Dive Brief:
- Paul Atkins, nominated by President Donald Trump to lead the Securities and Exchange Commission, faced scrutiny for potential conflicts of interest during a hearing Thursday before the Senate Banking Committee.
- Sen. Elizabeth Warren, D-Mass., while questioning Atkins, noted that as SEC chair he “will be in a prime spot to deliver for all those clients who have been paying you millions of dollars for years.” She referred to Patomak Global Partners, a consulting firm founded by Atkins that has served financial institutions including digital-asset firms. Decrying “breathtaking” potential conflicts, Warren called on Atkins to “commit to a higher standard of government ethics.”

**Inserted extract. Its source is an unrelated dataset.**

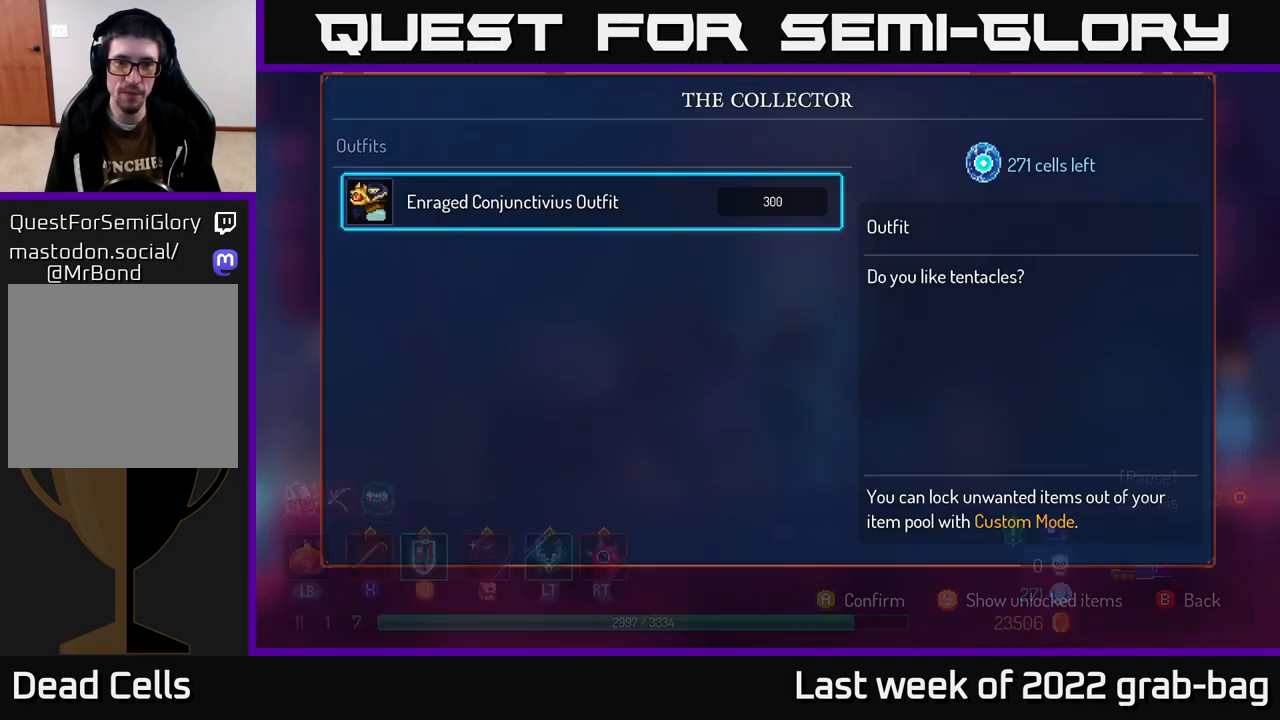
{"buttons": [], "left_stick": "center", "right_stick": "center", "events": []}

- “Senator Warren, I have abided by the Office of Government Ethics process,” said Atkins, who served as an SEC commissioner from 2002 until 2008. In response to a question from Warren, he declined to say whether, after his confirmation, he would reveal the names of entities that purchase Patomak.
Dive Insight:
Atkins in a March 20 letter to OGE said that he would resign his position as chief executive of Patomak and divest his interest in the firm within 90 days of his confirmation as SEC chair by the Senate.
Atkins also said he has resigned from the advisory board at Securities Inc., a financial services company that tokenizes private funds, and will divest his vested stock options in the firm within 90 days of confirmation.
The OGE filing by Atkins left Warren unimpressed.
“Mr. Atkins has spent almost his entire career helping billionaire CEOs like Sam Bankman-Fried, who committed one of the biggest financial frauds in U.S. history as the CEO of the failed crypto platform FTX,” Warren said.
“It is the SEC job to ensure that our capital markets remain an engine for economic growth and innovation that requires stamping out fraud and self-dealing in our markets so that giant corporations don't scam average investors out of their retirement savings,” she told Atkins and the other senators on the committee.
Atkins, in opening remarks, said he believes financial companies that deal in digital assets lack adequate federal oversight.
“Since 2017, as I have led industry efforts to develop best practices for the digital asset industry, I have seen how ambiguous and non-existent regulations for digital assets create uncertainty in the market and inhibit innovation,” he said.
“A top priority of my chairmanship will be to work with my fellow commissioners and Congress to provide a firm regulatory foundation for digital assets through a rational, coherent, and principled approach,” Atkins said.
Flagging what he cast as excessive regulation, Atkins said that he would withdraw an SEC mandate that companies report on their environmental, social and governance performance, a top priority of former SEC Chair Gary Gensler.
“I want to get politics out of the financial markets and out of how the SEC interacts with the financial markets,” he said.
“Unfortunately, there were some out there who were using other people's money to try to influence corporations through the distortions of the corporate governance process and that sort of thing,” he said. “So that will end, and I and we will have protections in place, so that, you know, that money managers and others will be focused on actual, you know, investment strategy and not all politics.”
Atkins declined to say whether he favors abolishing the Public Company Accounting Oversight Board and giving the SEC the responsibility for regulating the accounting firms that audit public companies.
“I think it’s not in my power — it’s up to you all,” he told the committee. “I would support whatever comes.”
The PCAOB for years has been in the cross-hairs of conservative think tanks and Republican lawmakers.
The board has “proved to be ineffective, costly, opaque and largely impervious to reform,” according to “Mandate for Leadership,” a key document written by Project 2025, a Heritage Foundation group aimed at influencing the Trump administration.
Atkins acknowledged during the hearing that he provided feedback to authors of the document, which cites his contribution.
“To reduce costs and improve transparency, due process, congressional oversight and responsiveness,” the PCAOB should be abolished, with its regulatory role merged into the SEC, Project 2025 said.